Bay City, Michigan’s, water system violated a drinking water standard after uncertified phosphoric acid was used for its water supply.
A notice by the Bay Area Water System was recently sent to residents because Bay County, Michigan’s, water system violated a drinking water standard.
According to the Bay County Department of Water & Sewer, this was not an emergency.
The Bay Area Water Treatment Plant received a lesser grade phosphoric acid from its chemical supplier, but it was not certified as an ANSI/NSF Standard 60 chemical, which is needed for water supply use. The uncertified product was introduced May 2021 and plant staff determined there was an issue Aug. 31, 2021.

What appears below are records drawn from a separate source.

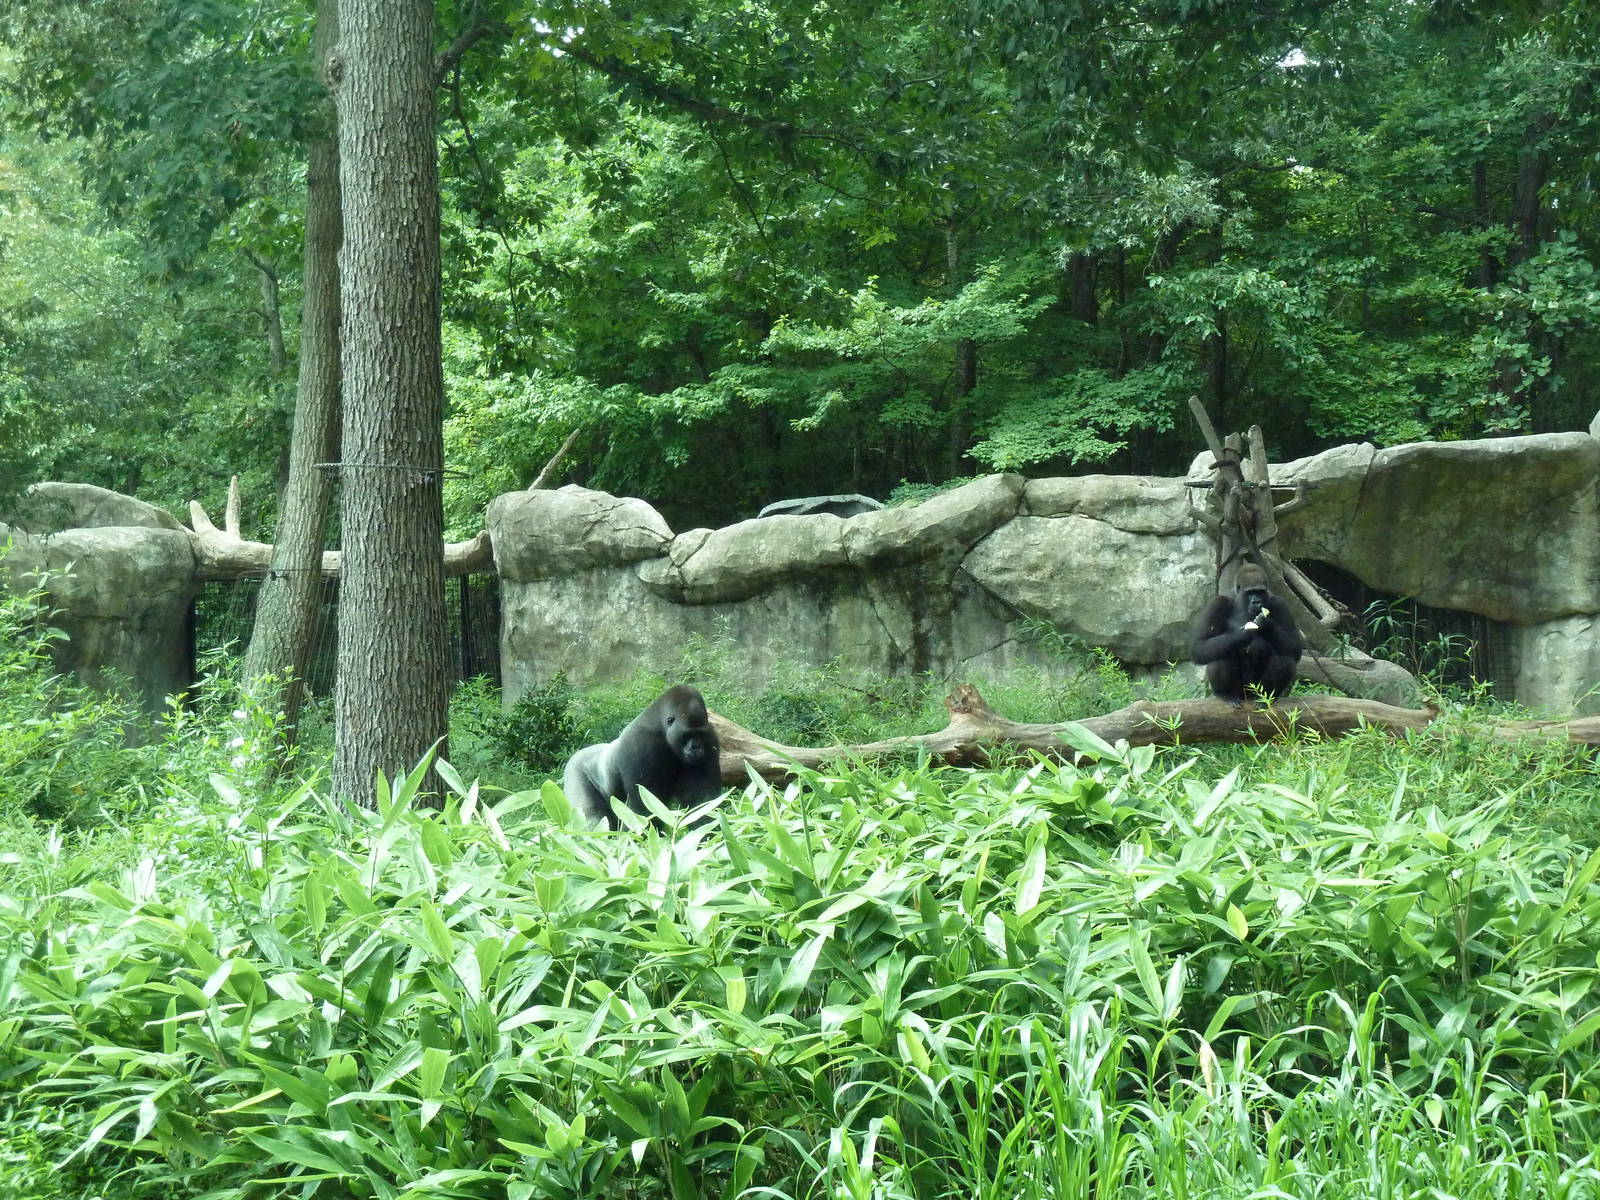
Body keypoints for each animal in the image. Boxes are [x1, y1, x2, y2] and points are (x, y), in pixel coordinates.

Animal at [560, 684, 722, 828]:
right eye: (688, 735)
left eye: (700, 734)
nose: (696, 747)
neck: (660, 727)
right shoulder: (640, 745)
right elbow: (641, 809)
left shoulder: (711, 737)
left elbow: (702, 803)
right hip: (575, 771)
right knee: (593, 818)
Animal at [1190, 563, 1304, 706]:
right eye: (1250, 593)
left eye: (1260, 592)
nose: (1257, 602)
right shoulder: (1218, 602)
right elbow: (1200, 646)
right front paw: (1243, 634)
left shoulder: (1280, 604)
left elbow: (1295, 647)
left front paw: (1266, 626)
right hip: (1240, 691)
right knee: (1220, 653)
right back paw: (1225, 694)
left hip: (1256, 690)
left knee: (1285, 658)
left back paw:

According to State of Michigan drinking water rules, all chemicals that may come in contact with water intended for use in a public water supply must meet American National Standards Institute/National Sanitation Foundation (ANSI/NSF) Standard 60.
Phosphoric acid is fed into drinking water to reduce corrosion of lead and other metals in plumbing materials.
The Bay County Department of Water & Sewer notice said that this notice is required by the Michigan Department of Environment, Great Lakes, and Energy (EGLE), but that if it had been an emergency, people would have been notified within 24 hours.
The uncertified product that was fed serves the same purpose as ANSI/NSF Standard 60 certified phosphoric acid, reported the notice. Water test results taken during the time the uncertified product was being fed confirmed the water was within normal drinking water standards, and test results are available at www.baycodws.org/water-testing/.
EGLE directed staff to continue feeding the uncertified phosphoric acid and to replace it with an ANSI/NSF Standard 60 certified phosphoric acid as soon as possible, and the certified phosphoric acid was fed Sept. 1, 2021.